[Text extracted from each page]
——————————

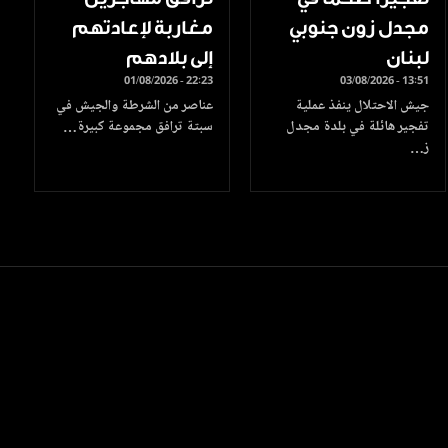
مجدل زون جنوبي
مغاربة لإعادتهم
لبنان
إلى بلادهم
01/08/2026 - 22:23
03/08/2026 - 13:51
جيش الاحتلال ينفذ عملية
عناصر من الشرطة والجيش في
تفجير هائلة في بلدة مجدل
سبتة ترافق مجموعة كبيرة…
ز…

——————————

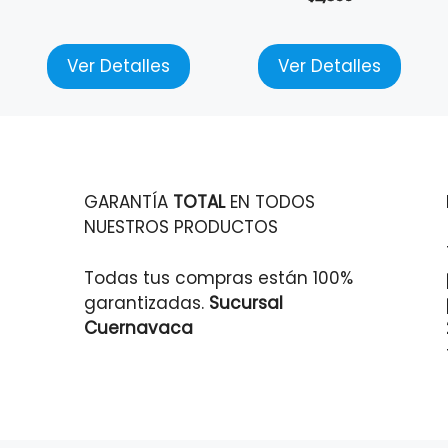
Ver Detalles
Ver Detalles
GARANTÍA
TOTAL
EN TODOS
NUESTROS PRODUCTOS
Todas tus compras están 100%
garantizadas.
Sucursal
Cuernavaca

——————————

Pull out every line in the rows above that contains the string "مجدل", and list them.

Task response →
مجدل زون جنوبي
تفجير هائلة في بلدة مجدل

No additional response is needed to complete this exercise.